Mais la Sagesse nous appelle à nous engager dans la sécularisation, et non à la craindre. C’est l'occasion d’être présent d’une NOUVELLE manière : se demander comment Dieu est-il à l’œuvre ici et maintenant ? C’est l’occasion de choisir d’une manière libre et décisive de vivre notre foi. Cela enrichit toute la société séculière, même ceux qui suivent un chemin différent. Tout comme les gens ne sont pas tous des artistes, tous sont enrichis par la beauté qu’ils produisent. Ainsi, tous les gens n’ont pas la foi, mais tous peuvent être enrichis par notre vie dans l’Esprit. Dans chaque société, il y a un besoin de transcendance, de quelque chose de plus grand que moi, de dévotion. On a besoin de valeurs qui élargissent l’intérêt personnel et favorisent la magnanimité. Un besoin de don de soi et d’espérance qui vient du Seigneur crucifié et ressuscité. Un besoin d’action qui appuie le bien commun.

La lecture des Signes des temps invite aussi à ouvrir un « Temps de prière et d’action ».

Nous devons faire face aux défis qui nous attendent : la montée du nationalisme et du populisme, l’aggravation des disparités économiques, l’instabilité politique grandissante, le mépris croissant pour le bien commun, l’oubli des plus vulnérables et des immigrants, le nombre des familles déplacées par la guerre, qui souffrent en marge, la dégradation de l’environnement.

Que pouvons-nous faire à partir de l’inspiration de la Sagesse ? Nous, jésuites, nous trouvons des chemins de réponses qui allient prière et action.

* Se faire de plus en plus les compagnons de Jésus par notre proximité avec les pauvres.
* Travailler avec eux pour la justice sociale et pour un changement des politiques économiques, politiques et sociales et de leurs causes.
* Mieux comprendre les processus qui génèrent l’injustice ; aider à développer des modèles alternatifs.
* Proposer un processus de mondialisation basé sur l’interculturalité.
* Prendre soin des migrants, des déplacés, des victimes de la traite.
* Renforcer la démocratie en formant les citoyens et en promouvant les vocations au service public et à la vie politique pour veiller au bien commun.

Nous nous rendons compte que, grandissant dans notre monde en évolution rapide, de nombreux jeunes se demandent ce qui peut donner de la valeur et du sens à leur vie. Beaucoup se sentent perdus ou sans espoir. Pourtant, en même temps, ils portent en eux les germes d’une nouvelle vision et d’une nouvelle façon de vivre notre foi. La question pour nous est : comment pouvons-nous marcher avec eux vers cet avenir plein d’espoir ? Nous devons donc accompagner les jeunes dans leur réalité.

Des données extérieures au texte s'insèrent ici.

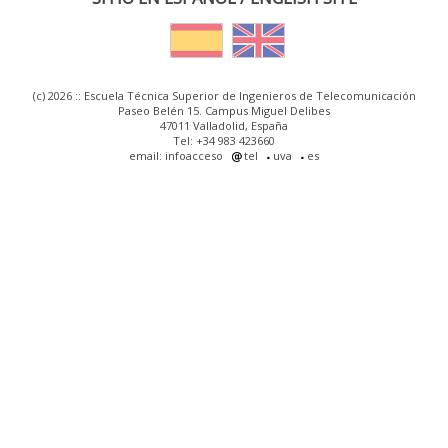
(c) 2026 :: Escuela Técnica Superior de Ingenieros de Telecomunicación
Paseo Belén 15. Campus Miguel Delibes
47011 Valladolid, España
Tel: +34 983 423660
email: infoacceso
tel
uva
es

Ce sont des lieux cruciaux d’où l’Église cherche à percevoir et à discerner les mouvements de l’Esprit Saint dans et à travers ces moments de l’histoire humaine. Nous devons nous laisser aider par les jeunes pour mieux comprendre le changement d’époque qui s’opère aujourd’hui et le nouvel espoir qu’il apporte.

Dans cette ligne, nous sommes invités à créer des espaces dans nos œuvres apostoliques, dans l’Église et dans la société civile pour que les jeunes puissent être les protagonistes, pour qu’ils grandissent dans le discernement et l’engagement.

Enfin, mais c’est très important, pour répondre avec sagesse aux signes des temps, nous devons vivre une vie cohérente, profondément spirituelle et ouverte au partage de qui nous sommes et de ce qui motive nos vies.